** Action item **
Return the following from the records below: each line, word for word, starting with the line that contains "MEETING ARRANGEMENTS" and going on through the line that contains "EXECUTIVE PRINCIPAL’S PERFORMANCE", with nothing outside that range.

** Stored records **
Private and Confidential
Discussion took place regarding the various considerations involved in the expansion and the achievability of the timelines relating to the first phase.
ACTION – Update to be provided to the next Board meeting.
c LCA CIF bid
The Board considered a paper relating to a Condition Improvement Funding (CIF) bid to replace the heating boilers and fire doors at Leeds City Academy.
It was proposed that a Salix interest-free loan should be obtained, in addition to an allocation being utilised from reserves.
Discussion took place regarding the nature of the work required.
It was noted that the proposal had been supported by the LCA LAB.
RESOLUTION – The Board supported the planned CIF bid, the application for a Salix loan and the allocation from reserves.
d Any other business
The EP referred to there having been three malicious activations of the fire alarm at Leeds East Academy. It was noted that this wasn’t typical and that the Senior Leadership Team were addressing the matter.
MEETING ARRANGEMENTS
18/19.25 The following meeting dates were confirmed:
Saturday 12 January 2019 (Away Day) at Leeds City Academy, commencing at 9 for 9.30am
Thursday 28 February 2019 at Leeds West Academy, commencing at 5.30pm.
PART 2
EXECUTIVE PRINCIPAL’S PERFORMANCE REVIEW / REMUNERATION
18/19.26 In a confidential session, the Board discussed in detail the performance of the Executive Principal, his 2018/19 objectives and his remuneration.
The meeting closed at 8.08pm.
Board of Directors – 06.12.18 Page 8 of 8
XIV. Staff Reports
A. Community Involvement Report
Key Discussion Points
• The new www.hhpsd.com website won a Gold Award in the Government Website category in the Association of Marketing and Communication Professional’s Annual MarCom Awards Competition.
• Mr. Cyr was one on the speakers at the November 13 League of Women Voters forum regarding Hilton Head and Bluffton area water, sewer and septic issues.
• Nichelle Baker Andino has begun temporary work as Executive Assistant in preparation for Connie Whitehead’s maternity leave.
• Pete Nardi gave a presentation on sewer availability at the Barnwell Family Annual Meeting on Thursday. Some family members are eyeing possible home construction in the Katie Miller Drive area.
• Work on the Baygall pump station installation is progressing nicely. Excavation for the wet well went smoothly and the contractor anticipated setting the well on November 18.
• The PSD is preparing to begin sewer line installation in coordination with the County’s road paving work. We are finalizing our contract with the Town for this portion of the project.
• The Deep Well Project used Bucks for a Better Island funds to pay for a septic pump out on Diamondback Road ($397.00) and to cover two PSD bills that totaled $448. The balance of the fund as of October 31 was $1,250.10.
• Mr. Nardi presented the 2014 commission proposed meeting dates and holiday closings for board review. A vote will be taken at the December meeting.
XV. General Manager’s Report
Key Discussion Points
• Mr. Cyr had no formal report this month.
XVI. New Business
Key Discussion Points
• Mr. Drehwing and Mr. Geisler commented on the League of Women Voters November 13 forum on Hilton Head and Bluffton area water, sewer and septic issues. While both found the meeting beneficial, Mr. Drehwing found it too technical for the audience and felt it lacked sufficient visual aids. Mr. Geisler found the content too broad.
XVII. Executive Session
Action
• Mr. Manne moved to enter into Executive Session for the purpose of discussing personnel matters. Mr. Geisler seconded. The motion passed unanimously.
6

** Answer for the task **
MEETING ARRANGEMENTS
18/19.25 The following meeting dates were confirmed:
Saturday 12 January 2019 (Away Day) at Leeds City Academy, commencing at 9 for 9.30am
Thursday 28 February 2019 at Leeds West Academy, commencing at 5.30pm.
PART 2
EXECUTIVE PRINCIPAL’S PERFORMANCE REVIEW / REMUNERATION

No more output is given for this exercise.